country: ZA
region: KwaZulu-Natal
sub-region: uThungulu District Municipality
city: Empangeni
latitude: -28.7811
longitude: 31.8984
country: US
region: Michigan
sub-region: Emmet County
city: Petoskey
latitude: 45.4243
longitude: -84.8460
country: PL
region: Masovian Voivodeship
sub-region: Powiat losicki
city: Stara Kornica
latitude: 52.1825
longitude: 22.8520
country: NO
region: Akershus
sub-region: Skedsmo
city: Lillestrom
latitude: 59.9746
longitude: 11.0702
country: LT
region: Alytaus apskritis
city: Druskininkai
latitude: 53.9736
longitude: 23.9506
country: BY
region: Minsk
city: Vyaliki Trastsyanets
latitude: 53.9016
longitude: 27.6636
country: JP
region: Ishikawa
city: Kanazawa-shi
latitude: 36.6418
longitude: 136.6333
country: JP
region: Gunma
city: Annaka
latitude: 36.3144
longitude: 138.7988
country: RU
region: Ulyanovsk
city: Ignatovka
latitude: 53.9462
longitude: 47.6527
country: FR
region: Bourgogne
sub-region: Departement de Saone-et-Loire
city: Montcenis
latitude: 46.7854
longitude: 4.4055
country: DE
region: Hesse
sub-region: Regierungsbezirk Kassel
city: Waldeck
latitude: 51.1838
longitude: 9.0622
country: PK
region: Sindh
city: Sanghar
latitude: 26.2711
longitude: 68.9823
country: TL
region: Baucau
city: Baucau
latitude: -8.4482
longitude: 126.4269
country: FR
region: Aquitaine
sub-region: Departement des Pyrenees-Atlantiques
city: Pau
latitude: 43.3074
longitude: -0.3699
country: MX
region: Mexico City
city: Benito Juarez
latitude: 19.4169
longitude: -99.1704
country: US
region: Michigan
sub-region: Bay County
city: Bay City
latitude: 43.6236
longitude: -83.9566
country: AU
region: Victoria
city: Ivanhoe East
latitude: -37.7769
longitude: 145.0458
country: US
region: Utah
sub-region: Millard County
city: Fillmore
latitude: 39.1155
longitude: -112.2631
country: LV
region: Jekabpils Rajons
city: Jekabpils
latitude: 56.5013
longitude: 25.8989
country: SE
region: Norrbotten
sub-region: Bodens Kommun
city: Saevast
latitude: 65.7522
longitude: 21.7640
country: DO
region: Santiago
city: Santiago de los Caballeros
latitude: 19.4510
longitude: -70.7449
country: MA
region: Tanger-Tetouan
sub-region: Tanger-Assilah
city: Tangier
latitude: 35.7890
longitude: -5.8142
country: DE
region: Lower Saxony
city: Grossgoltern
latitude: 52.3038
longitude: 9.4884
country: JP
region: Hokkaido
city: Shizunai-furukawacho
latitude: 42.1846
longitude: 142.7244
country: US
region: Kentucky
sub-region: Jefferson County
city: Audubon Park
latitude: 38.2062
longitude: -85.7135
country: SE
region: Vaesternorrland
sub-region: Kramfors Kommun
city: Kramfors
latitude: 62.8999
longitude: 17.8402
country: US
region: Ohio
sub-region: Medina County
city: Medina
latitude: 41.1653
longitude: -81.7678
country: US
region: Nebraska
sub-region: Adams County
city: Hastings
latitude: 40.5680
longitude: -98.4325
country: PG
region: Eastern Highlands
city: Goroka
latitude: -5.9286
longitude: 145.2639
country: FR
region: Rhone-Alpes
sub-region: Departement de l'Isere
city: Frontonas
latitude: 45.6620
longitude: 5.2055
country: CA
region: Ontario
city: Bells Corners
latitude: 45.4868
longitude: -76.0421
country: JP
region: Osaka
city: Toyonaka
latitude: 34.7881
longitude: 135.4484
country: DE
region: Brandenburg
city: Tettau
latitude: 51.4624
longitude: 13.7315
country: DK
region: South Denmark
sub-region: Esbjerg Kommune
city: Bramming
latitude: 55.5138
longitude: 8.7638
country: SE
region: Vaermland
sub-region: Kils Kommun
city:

## Kurze Übung:
Gib sämtliche Zeilen oben unverändert und vollständig aus.

## Ergebnis der Aufgabe:
country: ZA
region: KwaZulu-Natal
sub-region: uThungulu District Municipality
city: Empangeni
latitude: -28.7811
longitude: 31.8984
country: US
region: Michigan
sub-region: Emmet County
city: Petoskey
latitude: 45.4243
longitude: -84.8460
country: PL
region: Masovian Voivodeship
sub-region: Powiat losicki
city: Stara Kornica
latitude: 52.1825
longitude: 22.8520
country: NO
region: Akershus
sub-region: Skedsmo
city: Lillestrom
latitude: 59.9746
longitude: 11.0702
country: LT
region: Alytaus apskritis
city: Druskininkai
latitude: 53.9736
longitude: 23.9506
country: BY
region: Minsk
city: Vyaliki Trastsyanets
latitude: 53.9016
longitude: 27.6636
country: JP
region: Ishikawa
city: Kanazawa-shi
latitude: 36.6418
longitude: 136.6333
country: JP
region: Gunma
city: Annaka
latitude: 36.3144
longitude: 138.7988
country: RU
region: Ulyanovsk
city: Ignatovka
latitude: 53.9462
longitude: 47.6527
country: FR
region: Bourgogne
sub-region: Departement de Saone-et-Loire
city: Montcenis
latitude: 46.7854
longitude: 4.4055
country: DE
region: Hesse
sub-region: Regierungsbezirk Kassel
city: Waldeck
latitude: 51.1838
longitude: 9.0622
country: PK
region: Sindh
city: Sanghar
latitude: 26.2711
longitude: 68.9823
country: TL
region: Baucau
city: Baucau
latitude: -8.4482
longitude: 126.4269
country: FR
region: Aquitaine
sub-region: Departement des Pyrenees-Atlantiques
city: Pau
latitude: 43.3074
longitude: -0.3699
country: MX
region: Mexico City
city: Benito Juarez
latitude: 19.4169
longitude: -99.1704
country: US
region: Michigan
sub-region: Bay County
city: Bay City
latitude: 43.6236
longitude: -83.9566
country: AU
region: Victoria
city: Ivanhoe East
latitude: -37.7769
longitude: 145.0458
country: US
region: Utah
sub-region: Millard County
city: Fillmore
latitude: 39.1155
longitude: -112.2631
country: LV
region: Jekabpils Rajons
city: Jekabpils
latitude: 56.5013
longitude: 25.8989
country: SE
region: Norrbotten
sub-region: Bodens Kommun
city: Saevast
latitude: 65.7522
longitude: 21.7640
country: DO
region: Santiago
city: Santiago de los Caballeros
latitude: 19.4510
longitude: -70.7449
country: MA
region: Tanger-Tetouan
sub-region: Tanger-Assilah
city: Tangier
latitude: 35.7890
longitude: -5.8142
country: DE
region: Lower Saxony
city: Grossgoltern
latitude: 52.3038
longitude: 9.4884
country: JP
region: Hokkaido
city: Shizunai-furukawacho
latitude: 42.1846
longitude: 142.7244
country: US
region: Kentucky
sub-region: Jefferson County
city: Audubon Park
latitude: 38.2062
longitude: -85.7135
country: SE
region: Vaesternorrland
sub-region: Kramfors Kommun
city: Kramfors
latitude: 62.8999
longitude: 17.8402
country: US
region: Ohio
sub-region: Medina County
city: Medina
latitude: 41.1653
longitude: -81.7678
country: US
region: Nebraska
sub-region: Adams County
city: Hastings
latitude: 40.5680
longitude: -98.4325
country: PG
region: Eastern Highlands
city: Goroka
latitude: -5.9286
longitude: 145.2639
country: FR
region: Rhone-Alpes
sub-region: Departement de l'Isere
city: Frontonas
latitude: 45.6620
longitude: 5.2055
country: CA
region: Ontario
city: Bells Corners
latitude: 45.4868
longitude: -76.0421
country: JP
region: Osaka
city: Toyonaka
latitude: 34.7881
longitude: 135.4484
country: DE
region: Brandenburg
city: Tettau
latitude: 51.4624
longitude: 13.7315
country: DK
region: South Denmark
sub-region: Esbjerg Kommune
city: Bramming
latitude: 55.5138
longitude: 8.7638
country: SE
region: Vaermland
sub-region: Kils Kommun
city:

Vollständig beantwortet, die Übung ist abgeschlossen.